The first is whether I am the person the asker of the question can call should she want to sue her employer. That always leads to the awkward response, “Well, probably not. … Um, I actually represent management side, so there’s a better chance that I’m the one helping fire you. Want another beer?”
The second question, which comes a bit later, usually follows the form of “Can I be fired (or not hired or not promoted) because of (random non-performance-based reason).” And the answer to that question is typically, “Well, yeah. That’s unfair, and your boss sounds like a jerk, but that’s legal. Want another beer?”
Most people are familiar with the standard protected classes: race, sex, age, religion, etc. But beyond that, many people feel that if something is unfair, then it must somehow be illegal.
Yet that is often not the case, at least in employment law.
You can be fired for a host of reasons in at-will employment, such as for being a Cubs fan (an option I’m thankful my employers have decided to forego) or for not inviting someone to your happy hour (something you would never do, of course, because you like everyone you work with). And, perhaps most pertinently these days, you can usually be fired for being of the “wrong” political affiliation (not your political affiliation – the other one).
I was reminded of this the other day when I received a text from a friend (a diehard Democrat) who said her boss (a diehard Republican) had just described President Obama in some rather unflattering terms. My friend let the comment slide rather than get into an argument with her boss over his views of President Obama’s policies, in part because she was afraid she would lose her job.
When I saw her later that day, she asked me what recourse she would have should her boss one day fire her simply for being a Democrat. This is not just an academic question: in the past several months, there have been several news stories about employees who claim they were fired for their political beliefs, including a waitress in Illinois who claims she was terminated for wearing a Tea Party bracelet during her shift.
The answer to my friend’s question is that her hypothetical termination, if really just based on her political affiliation, is likely legal. Unlike federal or state government employees, private sector employees often have little recourse if they are fired for their political beliefs. Neither Title VII nor any other federal law governing the employment practices of private employers prohibits discrimination on the basis of political beliefs. And while some states, such as New York, do prohibit discrimination based on political beliefs or affiliation, many states, including Wisconsin, have no such prohibition.
After the federal and state level, employees are left with city or county ordinances for protection, such as the city of Madison’s Equal Opportunity Ordinance, which prohibits discrimination based on political beliefs, which it defines as “one’s opinion, manifested in speech or association, concerning the social, economic and governmental structure of society and its institutions.” Madison City Ordinances §39.03.
And this discussion leaves aside those private employers who have a company-goal or agenda dedicated to a particular political issue or agenda, where the employer can argue that having employees of like-minded political affiliation is a benefit.
This is not to say that employers should make decisions based on an employee’s political affiliation or turn a blind eye to any workplace harassment based on an employee’s political affiliation.
Claiming that an employment decision was based solely on political affiliation likely won’t protect you from allegations that your offered reason is really just pretext for an illegal discriminatory animus, such as one based on race or sex.

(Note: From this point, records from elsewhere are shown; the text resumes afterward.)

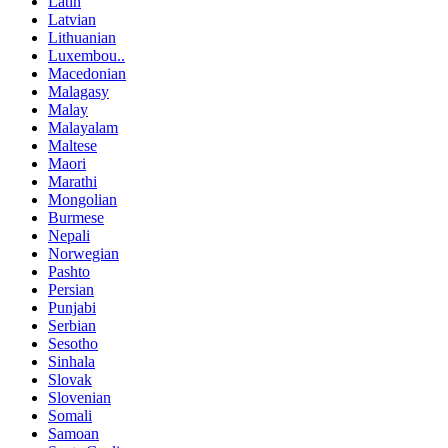
Latin
Latvian
Lithuanian
Luxembou..
Macedonian
Malagasy
Malay
Malayalam
Maltese
Maori
Marathi
Mongolian
Burmese
Nepali
Norwegian
Pashto
Persian
Punjabi
Serbian
Sesotho
Sinhala
Slovak
Slovenian
Somali
Samoan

For example, a terminated employee who happens to be a social conservative and who expresses his views in a religious context could claim that his termination was based on his religion, not his politics.
Moreover, employers should actively deal with any harassment in the workplace that is based on political affiliation. Not only does such harassment likely violate any well-written anti-harassment policy, but it also risks lowering employee morale and creating unnecessary strife.
There is also the very real risk that you will face allegations that a supervisor’s or co-worker’s political statements against a particular candidate or particular issue were, in reality, discriminatory statements based on race, sex, or another illegal factor.
It is perhaps inevitable that politics will be a common topic of discussion in your workplace in the months ahead, and civil discourse is good. But when that discourse stops being civil and turns into disagreement verging on argument and harassment, then it should be dealt with like any other employee issue.
On the bright side, after the upcoming elections are over and the right side wins (your side, of course), this issue will once again subside for a few years until the next election or hot-button national discussion. We can again focus on disagreeing vehemently with coworkers over other topics, such as sports and the office thermostat.